### [What you will do]
Copy out the John Muir Trail post below word for word, from its date line to the end of the quoted passage.

### [Page excerpt]
"""

Jul 24, 2013

John Muir Trail 2013

Glory
     The experience that changed the trajectory of my life in 2006 was once again on the agenda for 2013.  Having done it twice before, with the last one being in 2010, I felt I needed to give it another go.  Whether it's to reminisce, reflect, commune with nature, it's a trail that will always call out to me.  In my opinion, the Sierra's are the most raw and majestic mountains in the lower 48.  So when my friend Chris Price was accepted into the Hardrock 100 I figured there was no better trail to hike as a prep for that race than the JMT.  Its layout of pass, valley, pass, valley (repeat) at higher altitudes would be perfect for his training (my selling point to him) and that also means I would have someone to show the surrounding beauty this two foot path wanders through.  However, this journey would be more a challenge of endurance than the previous trips.  The plan was to complete the trail in 7 days, which is an average of 30 miles per day.  A daunting sum to some, quizzically questioned by others, and utter confusion as to why by many.  I admit that I could fall into any of those categories.  I love to reference page 155 of The Last Season when the idea of "miles" overtakes the entire point of being out there.  Here's a short excerpt by the books main character, Randy Morgenson:
     "What is the infatuation with 'est? Why are we beating our brains on a hard surface to be fastest, biggest, richest, on and on ad infinitum ad nauseam? I asked how many Audubon's warblers he'd seen or hermit thrushes he'd heard and he (JMT speed record inquirer and hiker) grinned sheepishly, looking down at his bootlaces. But this was an unfair question.  Such a hiker has probably never slowed enough to notice, but I continued: 'Have you tried meadow sitting or cloud watching?' 'Anyone can do that,' was his response.  There it is again. Machismo. This fellow is going to achieve, be a first, do things not everyone does or even can do.  That becomes his goal.  We're a restless breed, we moderns.  Hardest it is to sit still and be attentive to our surroundings.  Boredom comes to most of us very quickly."

"""

### [Data excerpt]
"""

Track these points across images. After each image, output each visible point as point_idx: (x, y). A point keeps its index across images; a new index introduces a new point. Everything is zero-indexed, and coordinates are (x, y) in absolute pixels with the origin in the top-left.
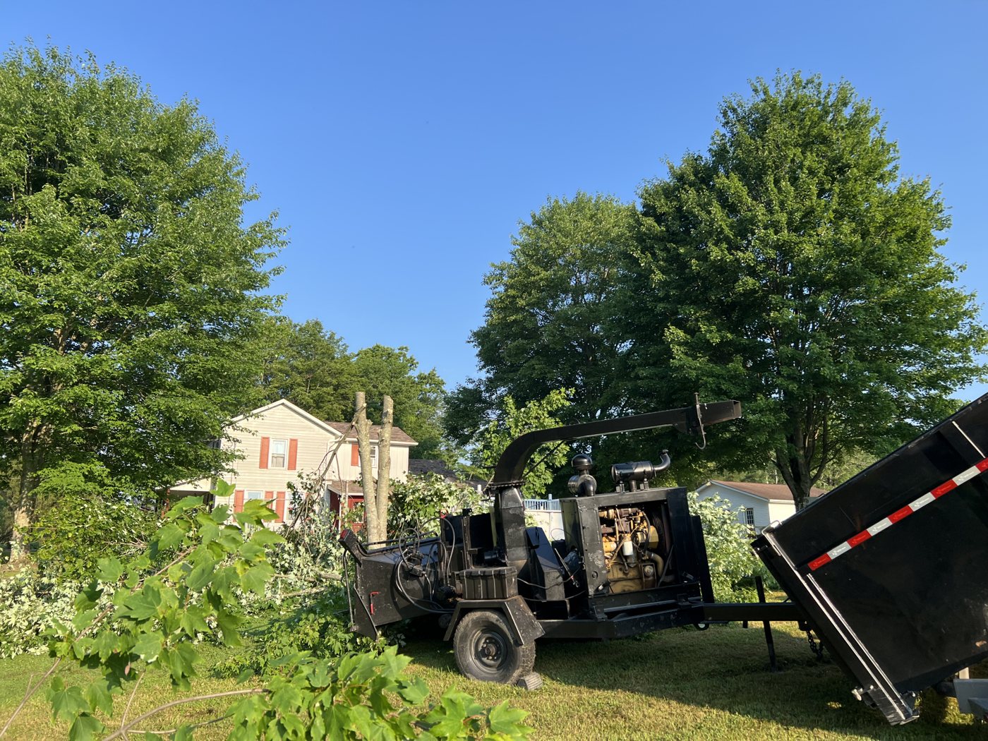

"""

### [Completed task]
Jul 24, 2013

John Muir Trail 2013

Glory
     The experience that changed the trajectory of my life in 2006 was once again on the agenda for 2013.  Having done it twice before, with the last one being in 2010, I felt I needed to give it another go.  Whether it's to reminisce, reflect, commune with nature, it's a trail that will always call out to me.  In my opinion, the Sierra's are the most raw and majestic mountains in the lower 48.  So when my friend Chris Price was accepted into the Hardrock 100 I figured there was no better trail to hike as a prep for that race than the JMT.  Its layout of pass, valley, pass, valley (repeat) at higher altitudes would be perfect for his training (my selling point to him) and that also means I would have someone to show the surrounding beauty this two foot path wanders through.  However, this journey would be more a challenge of endurance than the previous trips.  The plan was to complete the trail in 7 days, which is an average of 30 miles per day.  A daunting sum to some, quizzically questioned by others, and utter confusion as to why by many.  I admit that I could fall into any of those categories.  I love to reference page 155 of The Last Season when the idea of "miles" overtakes the entire point of being out there.  Here's a short excerpt by the books main character, Randy Morgenson:
     "What is the infatuation with 'est? Why are we beating our brains on a hard surface to be fastest, biggest, richest, on and on ad infinitum ad nauseam? I asked how many Audubon's warblers he'd seen or hermit thrushes he'd heard and he (JMT speed record inquirer and hiker) grinned sheepishly, looking down at his bootlaces. But this was an unfair question.  Such a hiker has probably never slowed enough to notice, but I continued: 'Have you tried meadow sitting or cloud watching?' 'Anyone can do that,' was his response.  There it is again. Machismo. This fellow is going to achieve, be a first, do things not everyone does or even can do.  That becomes his goal.  We're a restless breed, we moderns.  Hardest it is to sit still and be attentive to our surroundings.  Boredom comes to most of us very quickly."